Our approach proves to be a useful tool to help systems biologists fit complex dynamical models to large experimental datasets. In the process of fitting the model to the data, the tool identifies suggestive correlations among aspects of the model and the data.
从实验数据中进行参数估计对于蛋白质调控网络的数学建模至关重要。对于具有数十种物种和反应的实际网络,参数估计是一项特别具有挑战性的任务。在本研究中,我们提出了一种参数估计方法,该方法能有效地将芽殖酵母细胞周期模型(由包含126个速率常数的26个非线性常微分方程组成)与119个携带细胞周期基因突变的遗传菌株的实验观察表型(存活或不存活)进行拟合。

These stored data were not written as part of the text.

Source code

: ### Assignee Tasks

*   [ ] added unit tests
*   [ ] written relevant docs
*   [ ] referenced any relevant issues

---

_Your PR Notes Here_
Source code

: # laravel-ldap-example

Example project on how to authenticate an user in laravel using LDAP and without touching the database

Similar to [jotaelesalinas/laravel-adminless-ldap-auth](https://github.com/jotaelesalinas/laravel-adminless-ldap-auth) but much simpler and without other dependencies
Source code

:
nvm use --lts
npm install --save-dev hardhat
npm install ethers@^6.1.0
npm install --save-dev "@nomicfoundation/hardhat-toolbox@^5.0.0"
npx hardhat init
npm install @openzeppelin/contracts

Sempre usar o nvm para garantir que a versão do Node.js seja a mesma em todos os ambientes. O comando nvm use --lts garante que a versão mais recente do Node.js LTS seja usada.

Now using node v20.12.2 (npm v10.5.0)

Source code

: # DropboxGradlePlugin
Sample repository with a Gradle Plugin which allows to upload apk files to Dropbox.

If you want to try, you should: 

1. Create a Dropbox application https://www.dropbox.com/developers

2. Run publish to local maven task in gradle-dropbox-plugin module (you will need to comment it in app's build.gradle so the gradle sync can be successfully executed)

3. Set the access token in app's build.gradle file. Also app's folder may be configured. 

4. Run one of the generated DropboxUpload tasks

从仅能正确捕捉72个遗传菌株表型的参数值初始猜测开始,我们的参数估计算法迅速将模型的成功率提高到119个菌株中的105 - 111个。这个成功率与熟练的建模者经过数周手动选择参数所达到的最佳值相当。该算法结合了两种搜索和优化策略。首先,我们使用拉丁超立方抽样来探索初始猜测周围的区域。从这些样本中,我们选择约20组能正确捕捉野生型活力的不同参数值。这些集合构成了差分进化的起始代,其选择在捕捉表型成功率方面表现更好的新参数值。除了产生非常成功的参数值组合外,我们还分析结果以确定对于匹配实验结果最关键的参数以及最具竞争力的菌株,给定参数向量下其正确结果会迫使许多其他菌株产生错误结果。这些“最关键参数”和“最具竞争力菌株”为模型提供了生物学见解。相反,“最不关键参数”和“最不具竞争力菌株”则提示了降低优化计算复杂度的方法。
我们的方法被证明是帮助系统生物学家将复杂动态模型与大型实验数据集进行拟合的有用工具。在将模型与数据拟合的过程中,该工具识别出模型和数据各方面之间有启发性的相关性。